* _EXERCISE BRIEF_: Swap "maximum and minimum" for "highest and lowest" in the rows from the line with "2019, 2015, 2016, 2020, 2021, 2022, 2018, 2017" to the line with "True or false: col_16", changing nothing else. Return only those lines and leave out the pictures.

*** AVAILABLE DATA ***

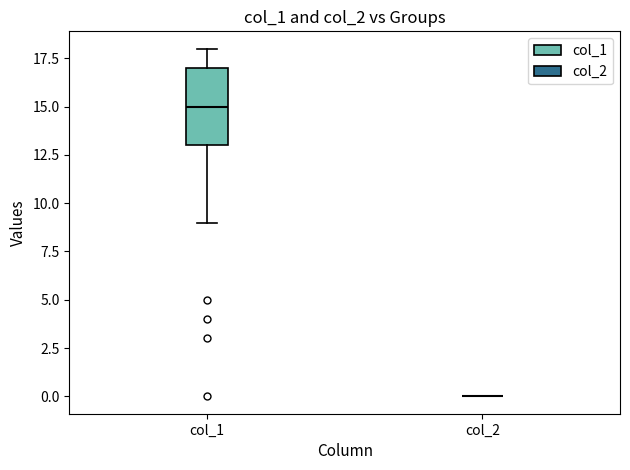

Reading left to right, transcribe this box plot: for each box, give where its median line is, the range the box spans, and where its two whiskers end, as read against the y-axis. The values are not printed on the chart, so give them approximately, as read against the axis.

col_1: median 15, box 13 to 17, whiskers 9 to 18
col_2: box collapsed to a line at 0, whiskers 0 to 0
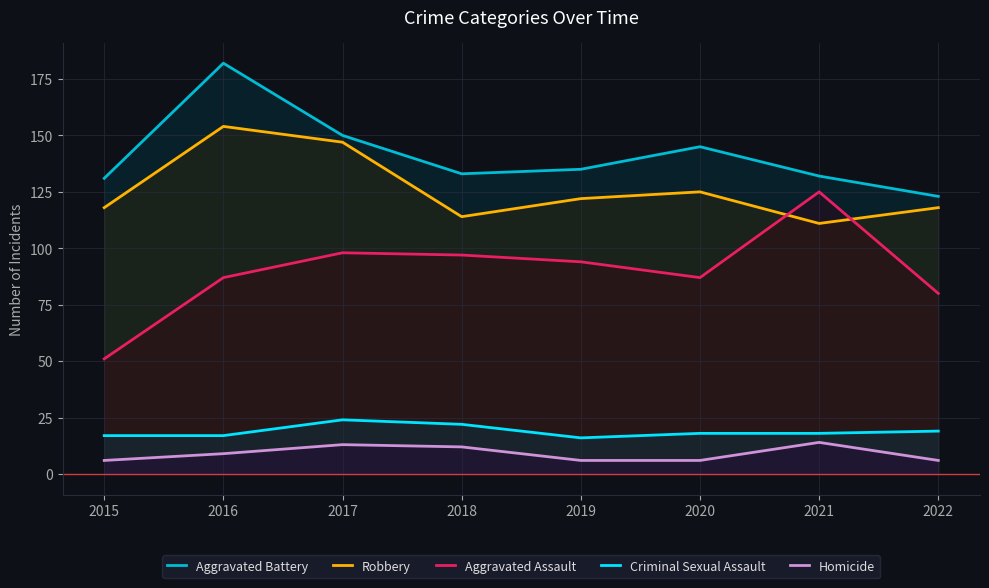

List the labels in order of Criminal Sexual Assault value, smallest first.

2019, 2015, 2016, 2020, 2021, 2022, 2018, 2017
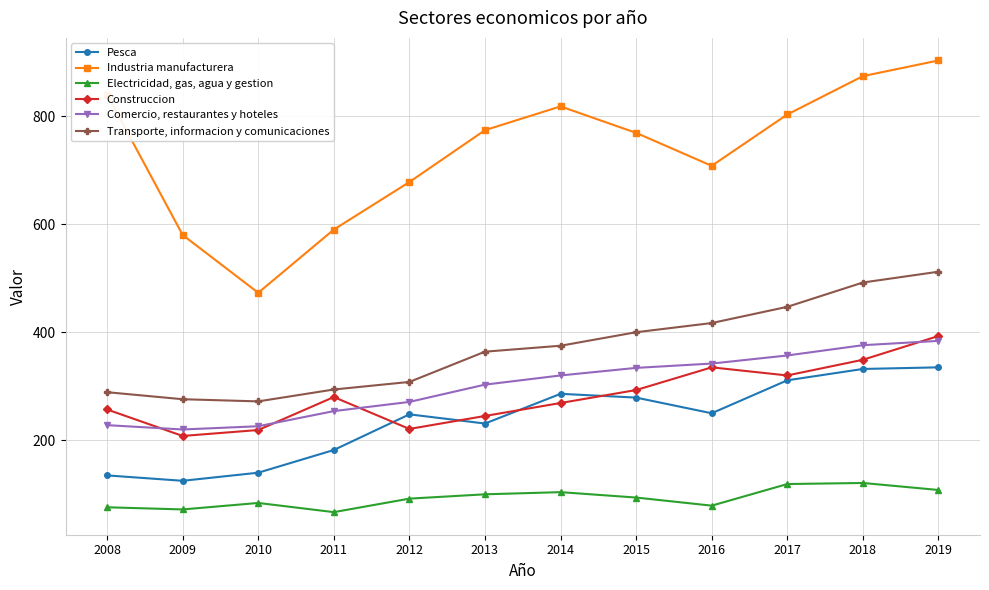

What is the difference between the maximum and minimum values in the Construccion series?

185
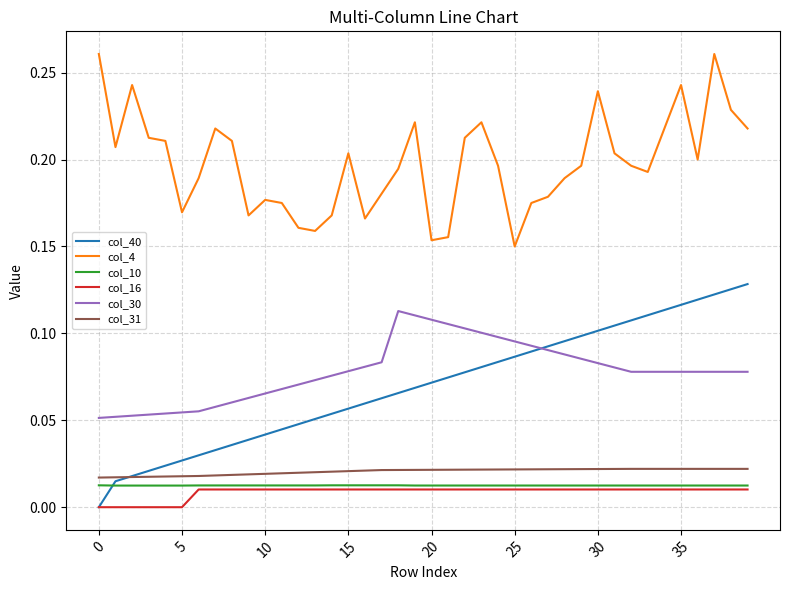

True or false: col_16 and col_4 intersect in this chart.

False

*** End of AVAILABLE DATA ***
*** AVAILABLE DATA ***

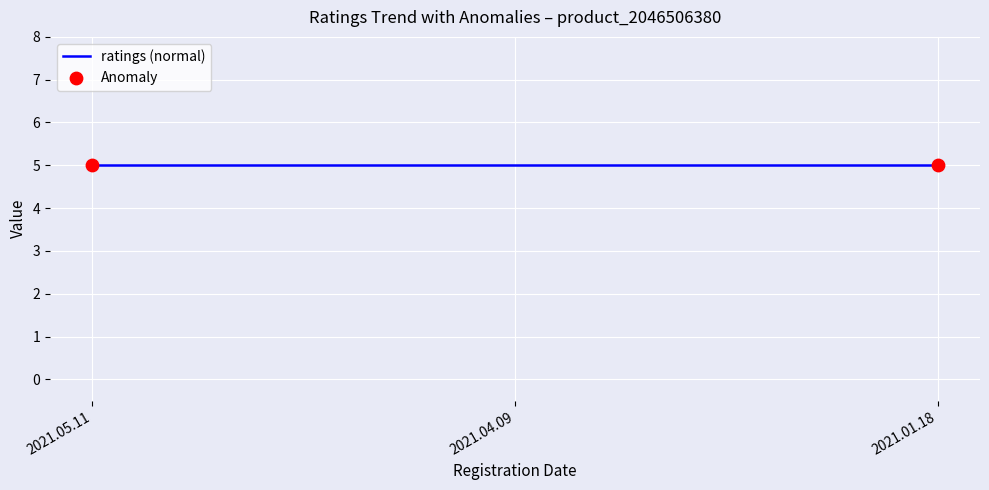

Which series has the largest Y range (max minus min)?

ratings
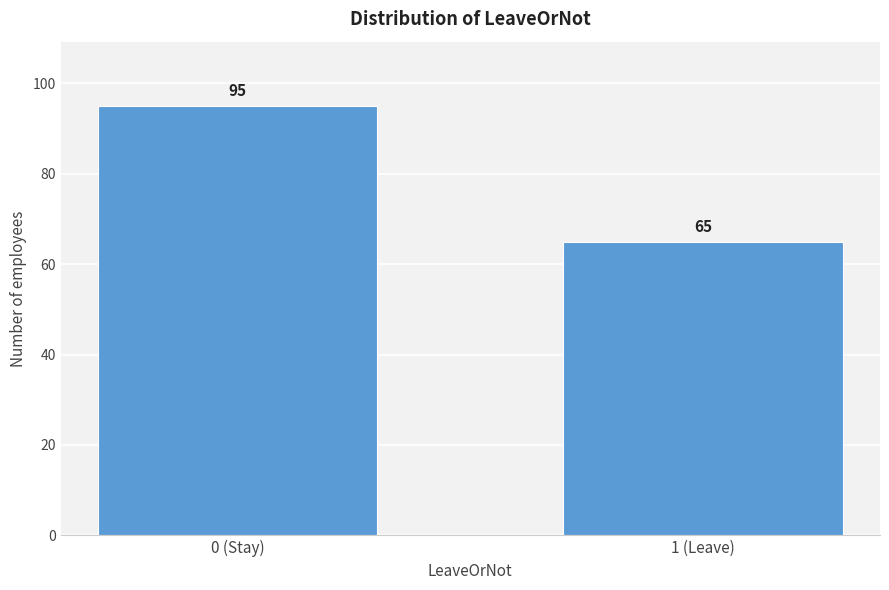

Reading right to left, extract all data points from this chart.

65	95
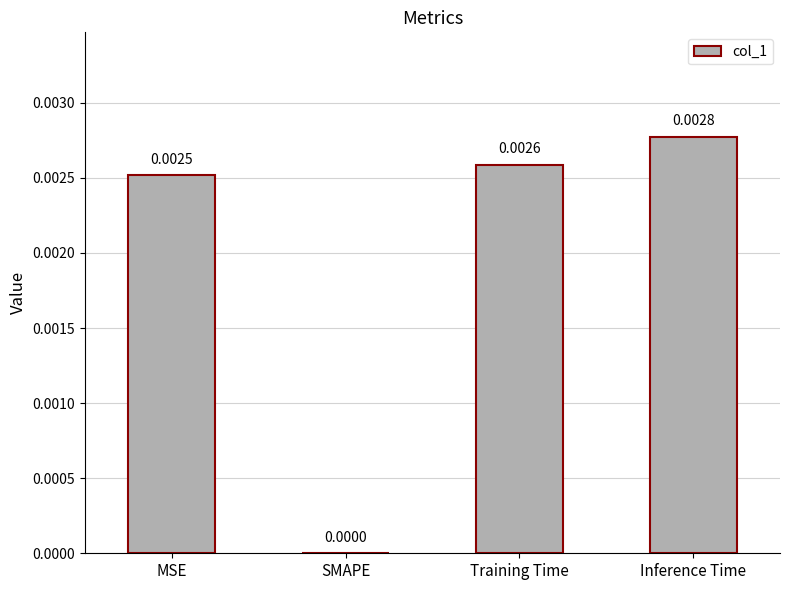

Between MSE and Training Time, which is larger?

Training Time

*** End of AVAILABLE DATA ***
*** AVAILABLE DATA ***

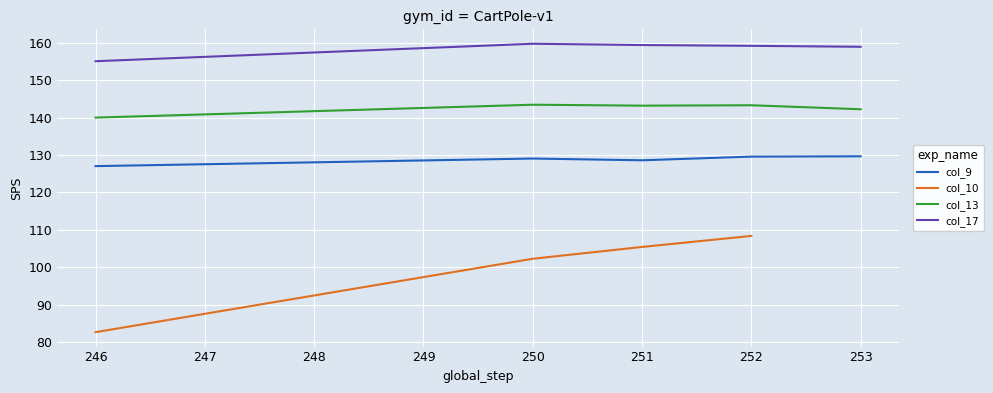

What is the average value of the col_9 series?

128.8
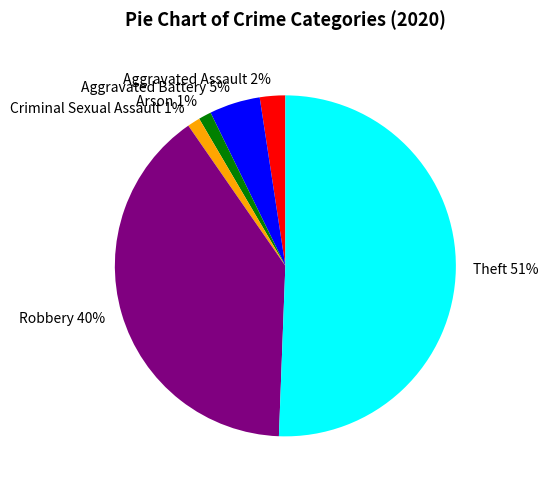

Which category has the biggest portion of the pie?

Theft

*** End of AVAILABLE DATA ***

* _EXERCISE RESULT_:
2019, 2015, 2016, 2020, 2021, 2022, 2018, 2017

What is the difference between the highest and lowest values in the Construccion series?

185

True or false: col_16 and col_4 intersect in this chart.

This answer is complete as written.